The US is one of the founding members of NATO and is undoubtedly the most important military power in the alliance. Although there was significant discussion over military reductions following the unification of Germany, the hard line resurgence in the USSR quickly stymied that debate. Internationally, the US has been arguing for maintenance of Cold War commitments while many governments are more interested in the ‘Peace Dividend’ that was promised in the late ‘80s. The divergence of a hawkish response to a resurgent USSR versus isolationist voices complaining about lack of foreign spending has given rise to some ugly political situations in Washington.

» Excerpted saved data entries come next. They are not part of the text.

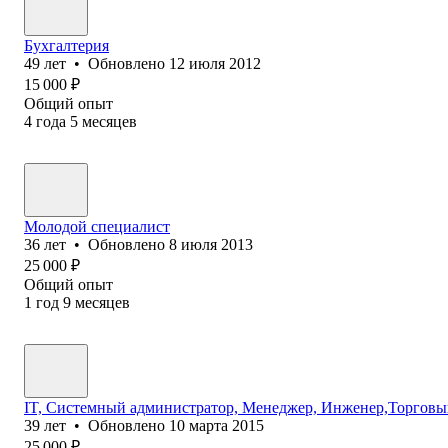
Бухгалтерия
49
лет
•
Обновлено
12 июля 2012
15 000
₽
Общий опыт
4
года
5
месяцев
Молодой специалист
36
лет
•
Обновлено
8 июля 2013
25 000
₽
Общий опыт
1
год
9
месяцев
IT, Системный администратор, Менеджер, Инженер,Торговый
39
лет
•
Обновлено
10 марта 2015
25 000
₽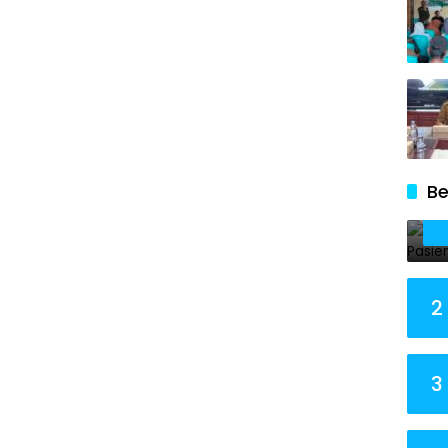
Be
2
3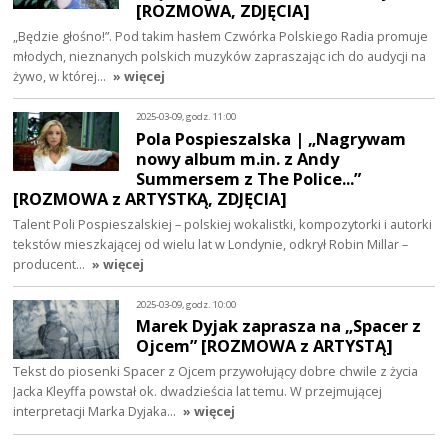
[ROZMOWA, ZDJĘCIA]
„Będzie głośno!”. Pod takim hasłem Czwórka Polskiego Radia promuje
młodych, nieznanych polskich muzyków zapraszając ich do audycji na
żywo, w której…
» więcej
2025-03-09, godz. 11:00
Pola Pospieszalska | „Nagrywam
nowy album m.in. z Andy
Summersem z The Police...”
[ROZMOWA z ARTYSTKĄ, ZDJĘCIA]
Talent Poli Pospieszalskiej – polskiej wokalistki, kompozytorki i autorki
tekstów mieszkającej od wielu lat w Londynie, odkrył Robin Millar –
producent…
» więcej
2025-03-09, godz. 10:00
Marek Dyjak zaprasza na „Spacer z
Ojcem” [ROZMOWA z ARTYSTĄ]
Tekst do piosenki Spacer z Ojcem przywołujący dobre chwile z życia
Jacka Kleyffa powstał ok. dwadzieścia lat temu. W przejmującej
interpretacji Marka Dyjaka…
» więcej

The US military has undergone some reorganization, minor reductions and adjustments but has largely maintained its Cold War capabilities. The Reagan era ‘600 Ship Navy’ is still an aspiration and very close to becoming a reality, although there are 16 Aircraft Carriers on the roster, only 13 of these are fully capable with air wings and available escorts. The US Air Force historically suffered significant cuts and base closures resulting from three rounds of BRAC (Base Realignment and Closure Commission) reviews, for the most part these do not occur. The Army has had a confusing and frustrating few years; the planned downsizing of forces in Europe after the Gulf War did, to a large extent happen, but at the same time structures in the US were bolstered and plans remain to reinforce forces in Germany.
Global commitments have generally grown over the past few years. Instead of focusing primarily on Europe, the results of the Gulf War have left significant military commitments in the Middle East and Indian Ocean area, as well as evolving problems in Central America and Africa. Although large – the US Military is stretched quite thin.